Para solução do problema, a psicóloga explica que é necessário recuperar vínculos sociais e seguir com o acompanhamento após a retirada dos resíduos da casa. “Caso contrário, poderá voltar o acúmulo do zero. É muito importante apoio familiar e ter uma rede de apoio de profissionais. A gente trabalha todo o contexto familiar para entender o que está gerando esse conflito. A pessoa não faz isso porque quer, mas ela se tornou impotente de perceber a necessidade de cura e do tratamento. Essa foi uma forma que a pessoa encontrou de continuar depois de uma ruptura na vida dela”, afirmou Poliana Luisa.
 
MONITORADOS 
A dificuldade de se aproximar das pessoas que sofrem da síndrome de Diógenes é grande. Em um período de 15 dias, a reportagem do Diário de Uberlândia tentou contato com quatro das 50 pessoas monitoradas pelo Município, mas nenhuma delas quis conceder entrevista ou depoimento, mesmo sob a condição de anonimato.

Em todo caso, profissionais do Centro de Controle de Zoonoses (CCZ) traçaram um perfil das pessoas monitoradas na cidade. Geralmente, os atendidos pelo Município moram sozinhos em um ambiente insalubre, sem condições mínimas de higiene e habitabilidade devido ao enorme acúmulo de resíduos, que podem ser de naturezas e tamanhos diferentes.

Nas casas, geralmente são encontrados criadouros do mosquito Aedes aegypti, animais peçonhentos, inclusive escorpiões e roedores. Também é percebido que os moradores desses locais estão alienados pelo que passam e desconhecem o risco que trazem a si e à comunidade onde estão inseridos. A situação muda com o acompanhamento social.

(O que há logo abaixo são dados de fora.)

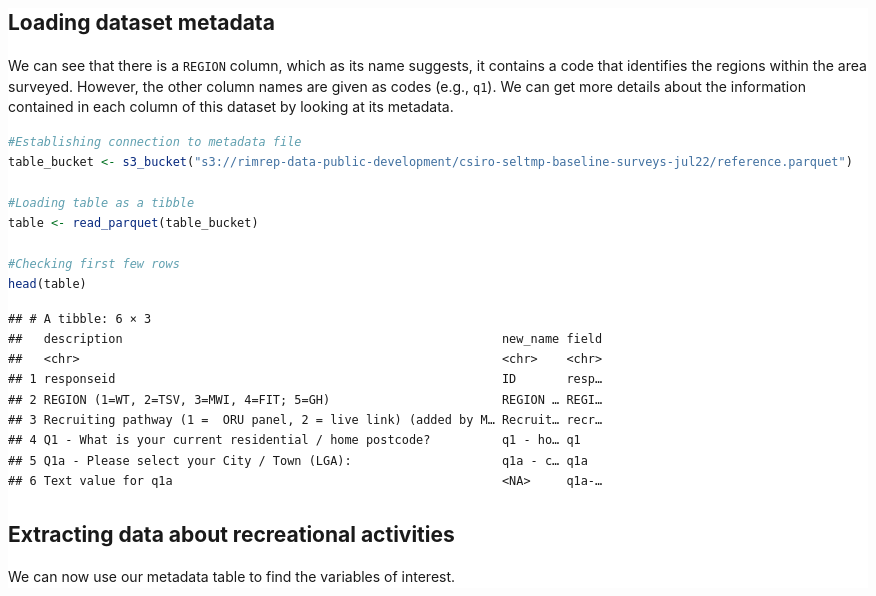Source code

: ## Loading dataset metadata

We can see that there is a `REGION` column, which as its name suggests,
it contains a code that identifies the regions within the area surveyed.
However, the other column names are given as codes (e.g., `q1`). We can
get more details about the information contained in each column of this
dataset by looking at its metadata.

``` r
#Establishing connection to metadata file
table_bucket <- s3_bucket("s3://rimrep-data-public-development/csiro-seltmp-baseline-surveys-jul22/reference.parquet")

#Loading table as a tibble
table <- read_parquet(table_bucket)

#Checking first few rows
head(table)
```

    ## # A tibble: 6 × 3
    ##   description                                                     new_name field
    ##   <chr>                                                           <chr>    <chr>
    ## 1 responseid                                                      ID       resp…
    ## 2 REGION (1=WT, 2=TSV, 3=MWI, 4=FIT; 5=GH)                        REGION … REGI…
    ## 3 Recruiting pathway (1 =  ORU panel, 2 = live link) (added by M… Recruit… recr…
    ## 4 Q1 - What is your current residential / home postcode?          q1 - ho… q1   
    ## 5 Q1a - Please select your City / Town (LGA):                     q1a - c… q1a  
    ## 6 Text value for q1a                                              <NA>     q1a-…

## Extracting data about recreational activities

We can now use our metadata table to find the variables of interest.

Após a retirada de entulho e afastamento dos riscos de doenças, as pessoas passam a se sentir menos apegadas aos resíduos, melhoram a qualidade de vida e deixam de serem vistas como alvo de descriminação por vizinhos.

“Ele é um cidadão digno, mas que requer cuidado”, afirmou a assistente social do CCZ, Marinez Ferreira Guedes.